::: The data :::

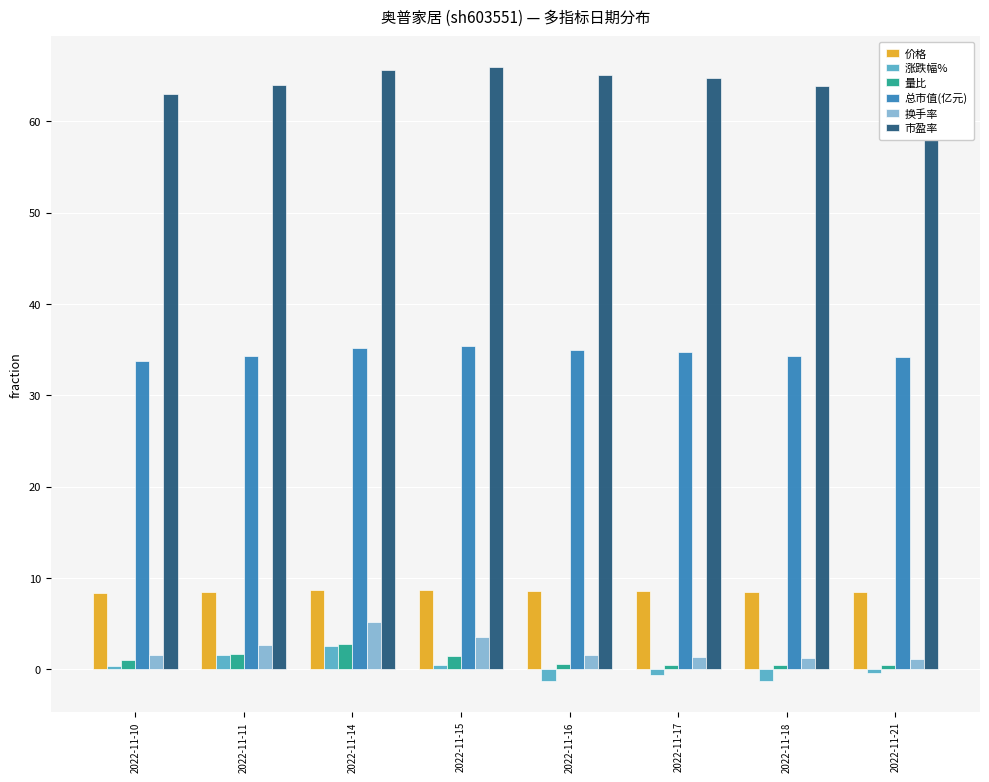

At how many categories does at least one series exceed 42?

8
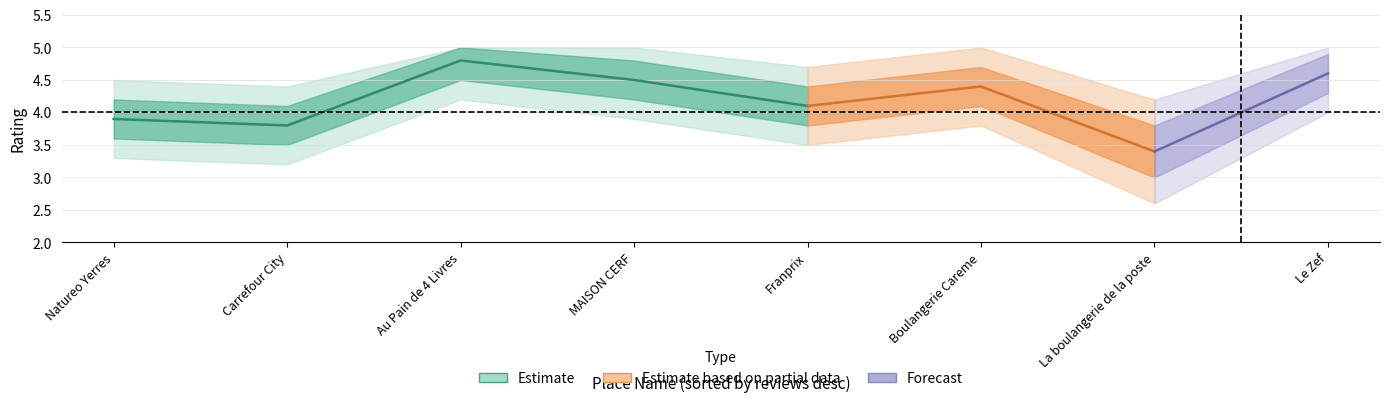

What is the highest value of the rating_outer_lower series?

4.2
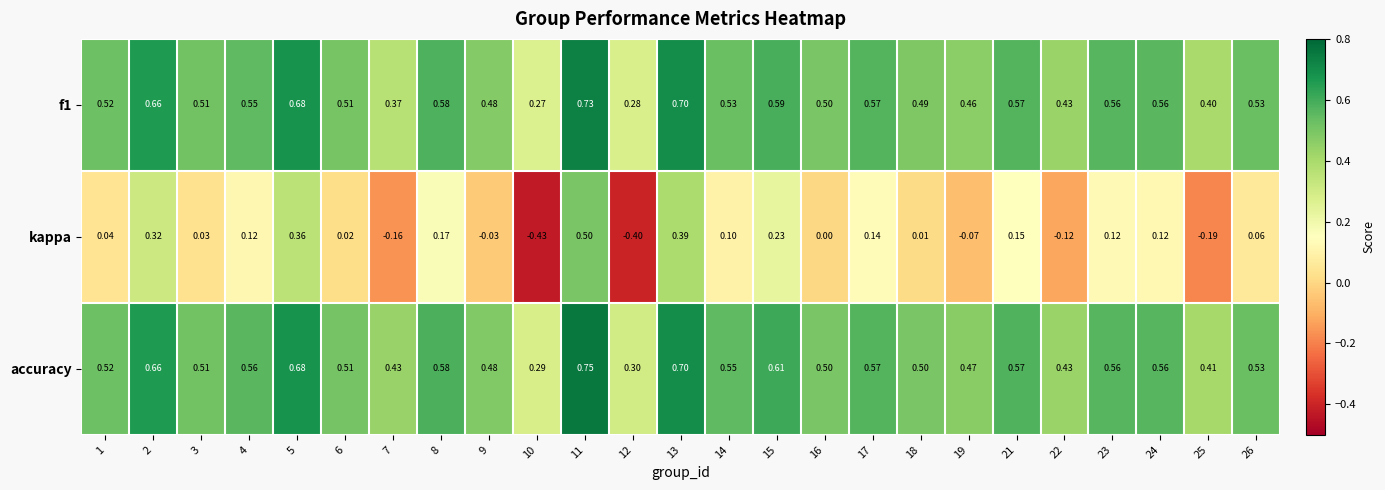

Which series has the widest spread of values?

kappa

:::

Rewrite the items above with every "series" swapped for "line" and everything else unchanged. Leave out the pictures.

▶ **Final answer**
At how many categories does at least one line exceed 42?

8

What is the highest value of the rating_outer_lower line?

4.2

Which line has the widest spread of values?

kappa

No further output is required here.